AI

I hear a lot of fearful AI takes from people I know, all centred on the same theme: being wholesale replaced by AI. I think the root of this anxiety comes from two places. First, not understanding how the latest AI works. Second, viewing yourself as an indivisible bundle: you plus your current job. The first fear can’t be assuaged in a short essay, but the second definitely can.

AI tackles big problems through unbundling. For coding, it divides work into specialized subtasks and then spins up agents dedicated to them, like architecture, implementation, testing, and iteration. Since Everything Is A Codebase now, it will look at you and your job the same way, and it will be correct. Your job is actually a bundle of tasks you complete with a bundle of skills. AI is already breaking it all down and reconstituting new wholes. And it didn’t invent this paradigm. It’s learning from history.

Until the 1970s large firms had dedicated pools of typists. Executives would handwrite memos and send them to the pool to get prioritized and transcribed onto carbon paper. When personal computers arrived, typists got unbundled. Typing as a skill was transferred to the executives, eliminating the lag between idea and execution. The former typists had to combine their now-trivial typing skill with domain knowledge to make new bundles. The successful ones got recomposed into administrative assistants, paralegals and technical writers. The rest had to look elsewhere.

Once you’ve unbundled your skills, you need a way to evaluate their AI-resiliency. Here’s a useful heuristic: are you engaging data or humans? Engaging data implies days spent living in spreadsheets and databases. It implies analyzing, optimizing and forecasting. This is not AI-resilient. When these skills get unbundled, they don’t end up back in the hands of humans. They’re offloaded to agents, so humans can focus on engaging humans. Engaging humans implies living in Teams calls, boardrooms, and luncheons. It implies negotiating, mediating, and selling.

Success will mean rebundling yourself around engaging humans. That may mean learning the dark arts of navigating the biases, insecurities, and principles of yourself and others. It will definitely mean owning the surface area of legal, regulatory and reputational risk of an exponentially growing terrarium of agents.

It may seem bleak that humans are becoming less efficient than AI. That the number of skills we have to competitively offer are shrinking. That fear mistakenly assumes there’s a fixed amount of demand for every skill.

Geoffrey Hinton, the ‘godfather of AI’, famously said in 2016 that people should stop training radiologists. Now, in 2026, there are more radiologists than ever. It turns out demand for radiology outstripped the previously constrained supply.
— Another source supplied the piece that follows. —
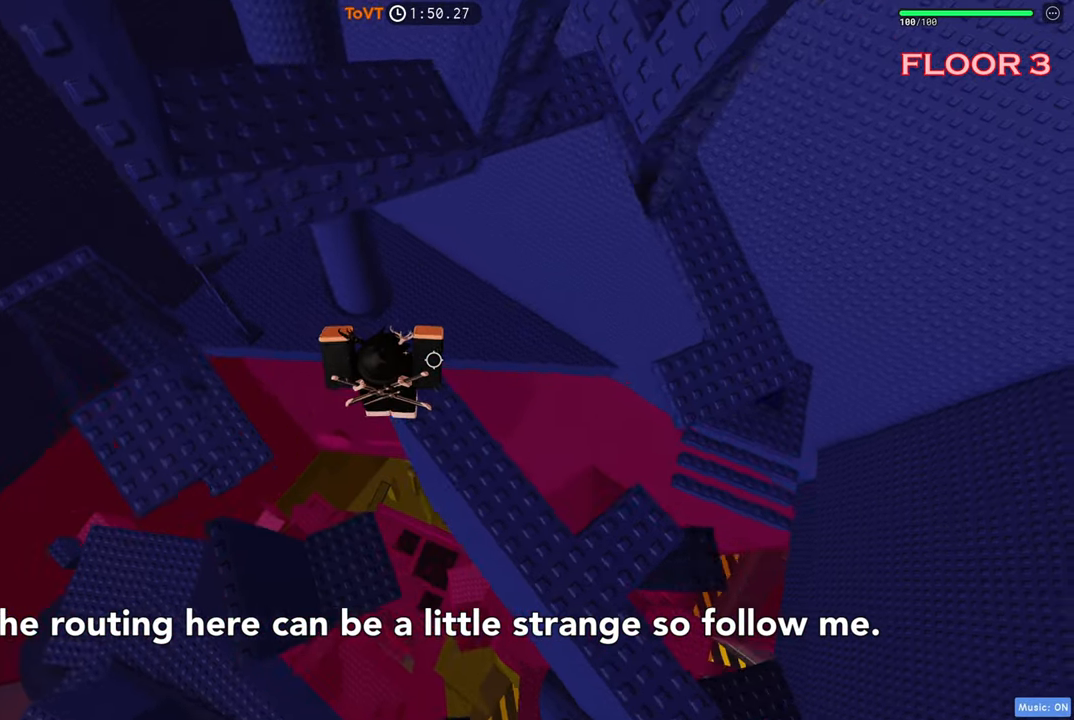
{"keys": ["d", "s"], "events": [[34, "s", "down"], [150, "d", "up"], [400, "d", "down"]]}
Radiologists simply do more work than before as a result of AI. AI can run analysis of x-rays, CT scans and MRIs faster than humans, thus relieving a bottleneck. However, it turns out we wanted to run way more of those scans when their marginal cost went down. And each scan requires a smaller amount of human work, such as patient interaction and reviewing edge cases. How many more reps of your AI-resilient skills could you do if you were unburdened?

But what if your AI-resilient skills are common? Won’t you get beat by top performers as competition intensifies and the available arenas dwindle? Not if you rebundle skilfully. Here’s where the math works in your favour:

Scott Adams, author of the Dilbert comic strip, claimed he owed his success to ‘skill stacking.’ He rated himself as merely in the top 25% of the world’s cartoonists, comedians, and businessmen. On their own, those ratings are unremarkable. But by putting those three together, he was in the top 1% of people at the intersection. By collecting two or more AI-resilient skills, you can quickly become top 1% of your unique domain knowledge.

So now you have:

  1. A framework to understand AI’s impact on your job (unbundling)
  2. A heuristic to find your AI-resilient skills (engage humans)
  3. A formula to combine those skills into a moat (skill stacking)
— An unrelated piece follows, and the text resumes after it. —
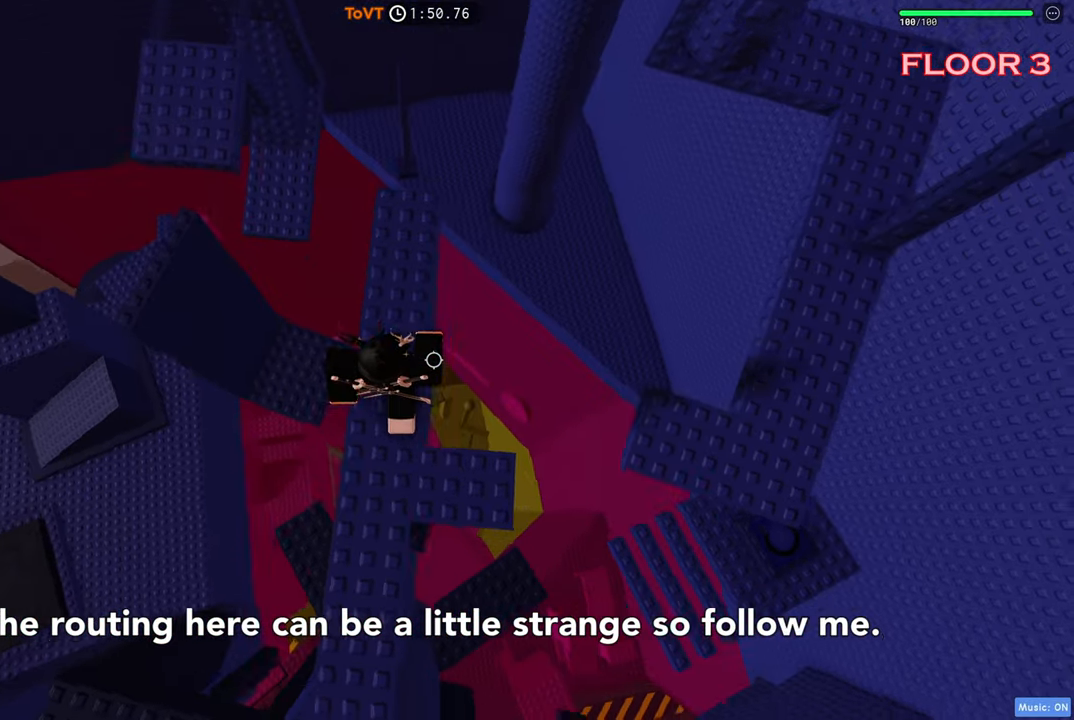
{"keys": ["d"], "events": [[300, "space", "down"], [334, "s", "up"], [467, "space", "up"]]}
All of these hinge on you running towards the problem, not away from it. I must insist, don’t underestimate AI. Don’t assume the past performance of AI predicts the future. It’s getting better every day. There will be places you can run to. There will be jobs that feel safe because AI hasn’t touched them yet. But these will be akin to an overhang of snow: if there’s no structural reason humans add value, it will collapse into an avalanche in your lifetime.

Start using AI to make efficiencies in your own personal life first. Unbundle your tasks and skills and find the use case that’ll save you 5 minutes per week. Then brag about your wins online. This will be the first rep you need to start thinking like your employer wants its AI zealots to think. The work disruption won’t come from your AI team. It’ll come from people with the domain knowledge and courage to disrupt. Just don’t be quiet about it. You have the once-in-a-lifetime chance to make the playbook for how AI will disrupt your job, but don’t do it haphazardly. Unbundle your job and your skillset to match yourself to a structural moat, then go all in on accelerating it.